* [TASK PROMPT] Each line below from the one containing "Document page, 1500x938 pixels." through the one containing "Page size: 1500x1125." is to be given again exactly, and no line outside that span.

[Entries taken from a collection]
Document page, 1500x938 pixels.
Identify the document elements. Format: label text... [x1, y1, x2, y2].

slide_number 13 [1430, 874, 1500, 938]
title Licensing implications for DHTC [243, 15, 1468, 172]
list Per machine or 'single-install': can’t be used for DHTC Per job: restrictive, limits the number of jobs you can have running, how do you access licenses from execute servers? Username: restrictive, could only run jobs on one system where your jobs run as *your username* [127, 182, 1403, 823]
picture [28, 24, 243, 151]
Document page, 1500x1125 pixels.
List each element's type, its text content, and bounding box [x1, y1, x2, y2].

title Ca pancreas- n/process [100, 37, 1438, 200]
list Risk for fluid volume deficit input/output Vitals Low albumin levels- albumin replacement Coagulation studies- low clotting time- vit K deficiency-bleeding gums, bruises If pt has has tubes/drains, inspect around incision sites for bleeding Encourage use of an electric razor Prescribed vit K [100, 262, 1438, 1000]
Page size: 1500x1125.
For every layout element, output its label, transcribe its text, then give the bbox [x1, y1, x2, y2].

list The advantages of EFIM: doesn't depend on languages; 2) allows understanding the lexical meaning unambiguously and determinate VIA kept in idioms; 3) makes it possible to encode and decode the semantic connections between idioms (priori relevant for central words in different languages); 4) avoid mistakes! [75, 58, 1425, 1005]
==
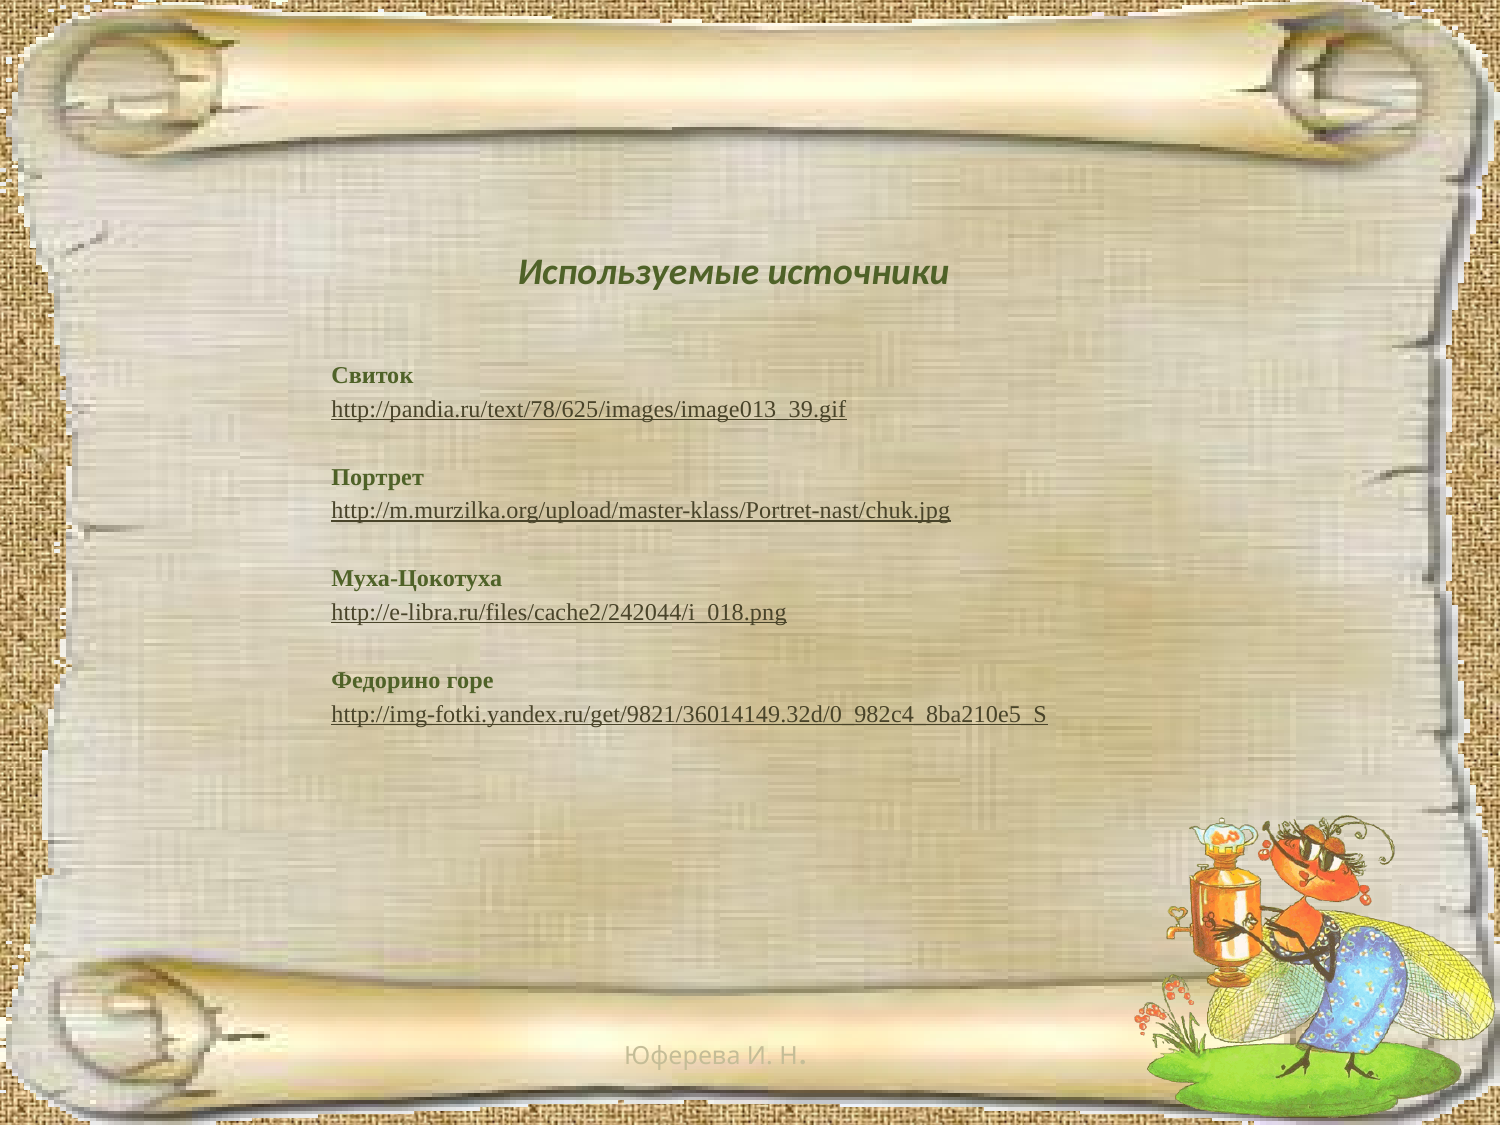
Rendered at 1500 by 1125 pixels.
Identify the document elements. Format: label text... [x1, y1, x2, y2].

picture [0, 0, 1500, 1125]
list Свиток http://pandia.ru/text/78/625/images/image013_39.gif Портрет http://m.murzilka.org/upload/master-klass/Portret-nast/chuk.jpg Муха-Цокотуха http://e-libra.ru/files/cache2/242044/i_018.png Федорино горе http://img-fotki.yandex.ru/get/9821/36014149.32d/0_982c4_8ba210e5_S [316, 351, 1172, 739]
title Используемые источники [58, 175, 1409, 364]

* [TASK ANSWER]
Document page, 1500x938 pixels.
Identify the document elements. Format: label text... [x1, y1, x2, y2].

slide_number 13 [1430, 874, 1500, 938]
title Licensing implications for DHTC [243, 15, 1468, 172]
list Per machine or 'single-install': can’t be used for DHTC Per job: restrictive, limits the number of jobs you can have running, how do you access licenses from execute servers? Username: restrictive, could only run jobs on one system where your jobs run as *your username* [127, 182, 1403, 823]
picture [28, 24, 243, 151]
Document page, 1500x1125 pixels.
List each element's type, its text content, and bounding box [x1, y1, x2, y2].

title Ca pancreas- n/process [100, 37, 1438, 200]
list Risk for fluid volume deficit input/output Vitals Low albumin levels- albumin replacement Coagulation studies- low clotting time- vit K deficiency-bleeding gums, bruises If pt has has tubes/drains, inspect around incision sites for bleeding Encourage use of an electric razor Prescribed vit K [100, 262, 1438, 1000]
Page size: 1500x1125.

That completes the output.